In the paper, Pirie posits that this is the perfect time to carry out a series of reforms that will ultimately help the UK move forward and “make the UK tax sys-tem more rational and certainly more simple.”

Citing that the UK’s tax system “lacks coherence,” Pirie suggests that the first order of the day should be to gradually reduce corporate tax from 20 to 12.5 to 6.25 and finally to 0% during a specified period of time.

Pirie’s logic behind the elimination of the corporate tax follows: “There is a false belief that this is paid by companies, but it is not. It is paid by the employees of companies, by their customers, and by their shareholders. Without Corporation tax, businesses would have more money to distribute to shareholders in dividends, to increase the pay of their employees, and to keep prices keen for their customers. Although the government would forego the amount it receives in Corporation tax, it would receive more income tax from the higher dividends to share- holders and from the increased wages to employees, and more VAT from the extra spending power the lower prices put into the pockets on customers.”

Corporate Tax London

Will New Chancellor Follow Through with Corporate Tax Cuts?
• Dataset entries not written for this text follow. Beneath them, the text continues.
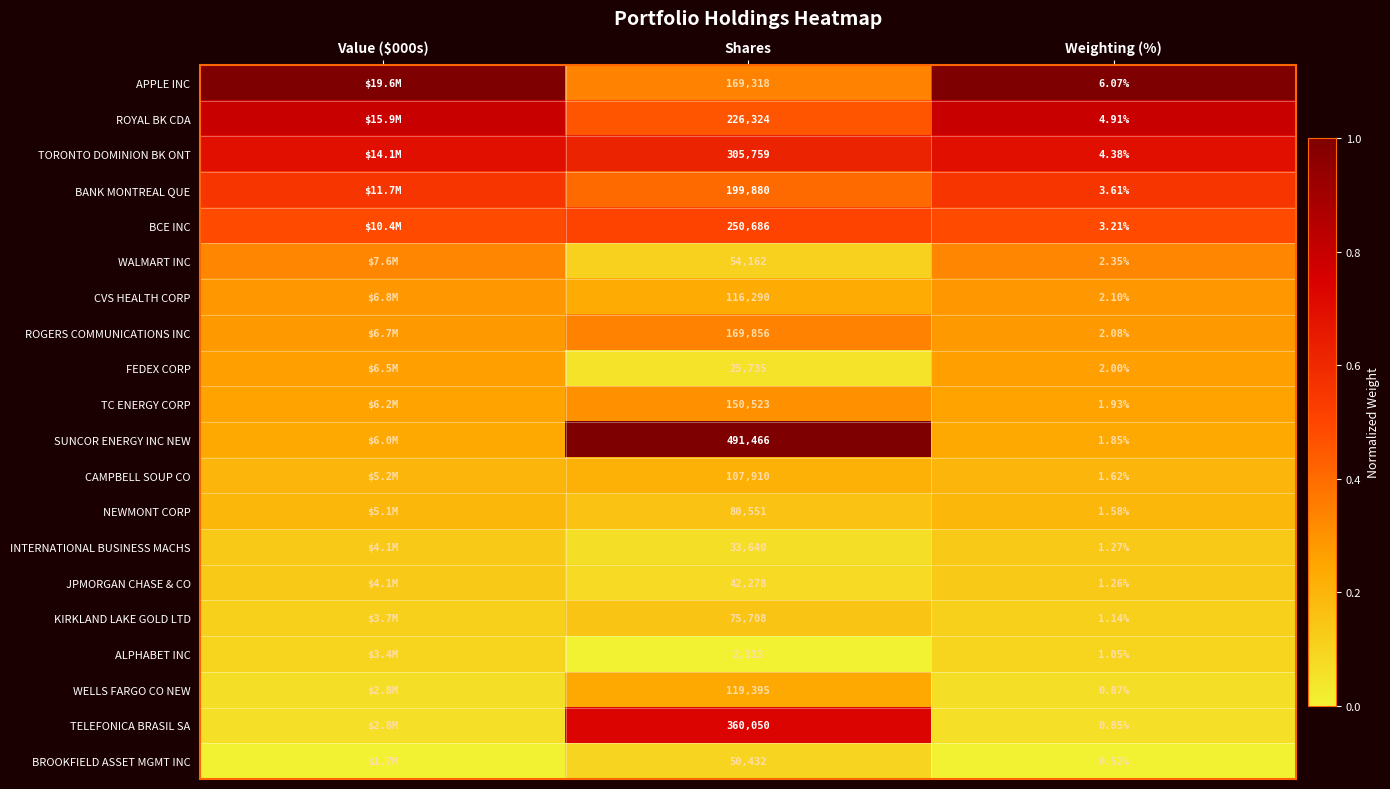

Which series changed the most between Shares and Weighting (%)?

SUNCOR ENERGY INC NEW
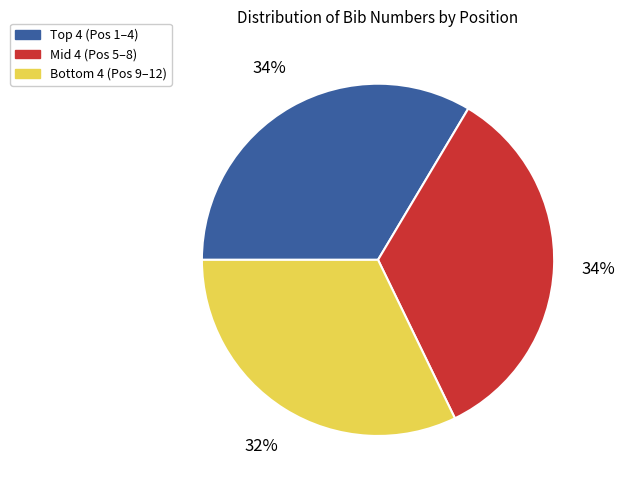

Count the number of slices in the pie.

3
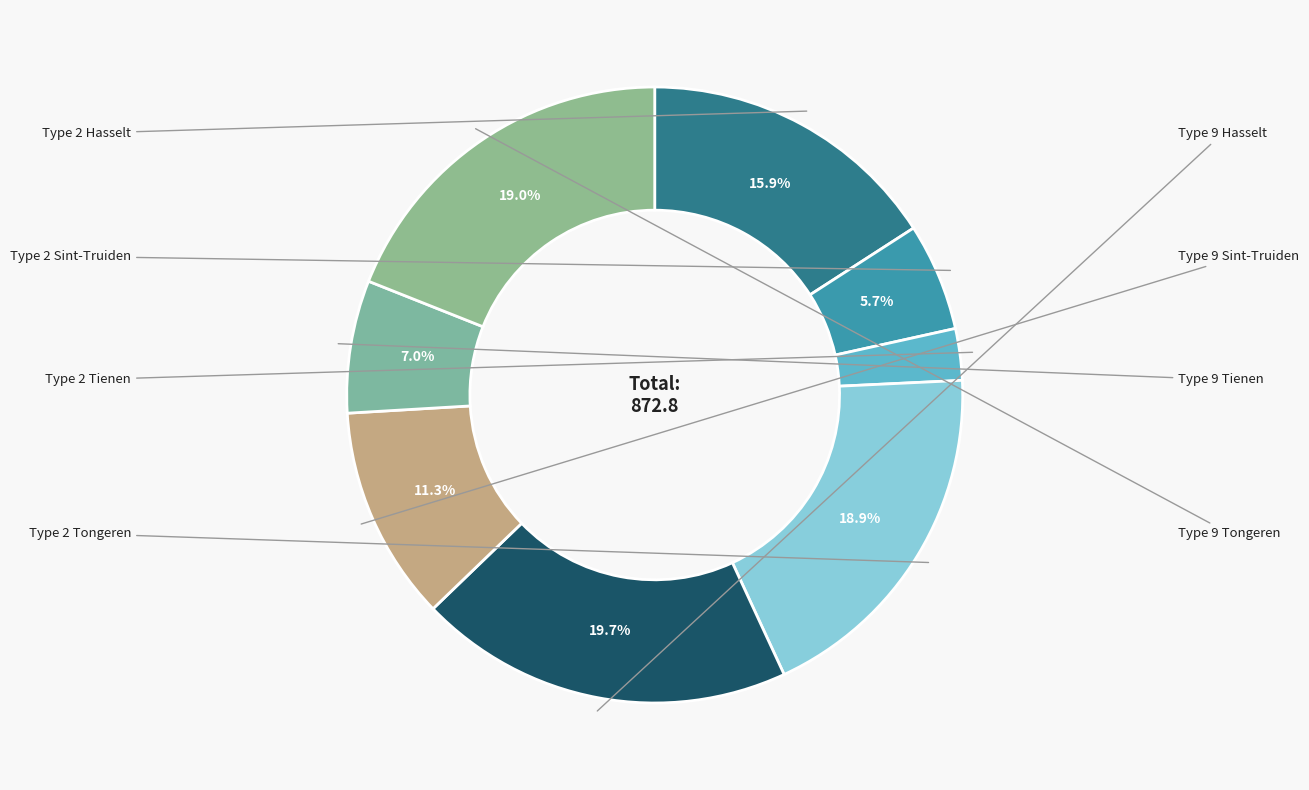

What is the smallest slice in the pie chart?

Type 2 Tienen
Philip Hammond, the newly appointed Chancellor, however, hasn’t yet established whether or not he will follow through with George Osborne’s proposal to lower the corporate tax rate to 15 percent.

Several MPs and academics, though, have come out to urge Hammond to leave the country’s corporate tax at its current level of 20 percent.

In an opinion piece for PoliticsHome, Treasury Select Committee and Labour MP Rachel Reeves referred to Osborne’s plan as “misguided and unjust,” writing, “I would urge the new Chancellor to set out a more responsible set of financial priorities than his predecessor by immediately abandoning any plans to cut corporation tax.”

Reeves added, “The new Chancellor needs to focus far less on the Tories’ flawed ideology of cutting taxes for big businesses and think about how he can protect people’s jobs and livelihoods.”

Along similar lines in a blog post for the London School of Economics (LSE), Judith Knott, former Director of Large Business and Director of Corporation Tax at HMRC, argues that the UK’s corporate tax of 20 percent should be left untouched.

She writes, “While rate cuts can stimulate investment, it’s not clear that they are always the best way of doing so, as opposed to e.g. increasing allowances for capital investment,” adding that “the timing would need to be right: promises of rate cuts by 2020 are unlikely to shore up investment through the uncertainty of the Brexit negotiations.”

Furthermore, Knott claims that such a cut “would have a significant impact on the wider tax system, particularly for small businesses.”

She says dropping the tax rate to 15 percent and under “would exacerbate the so-called “tax-motivated incorporation” problem — that is, the distortion that encourages smaller business owners to set themselves up as companies and take their remuneration as dividends rather than salary.”

Finally, Knott argues that although revenues lost as a result of a lower corporate tax rate could be made up in the shape of higher value-added taxes, “funding a CT cut with a rise in VAT, signalling yet more austerity for consumers in the uncertain post-Brexit economy, looks politically explosive.”

Her Majesty Revenue & Customs (HMRC) has recently estimated that lowering the corporate tax rate from 17 (as expected in 2020) to 15 percent would reduce the country’s coffers by about 4 billion pounds a year.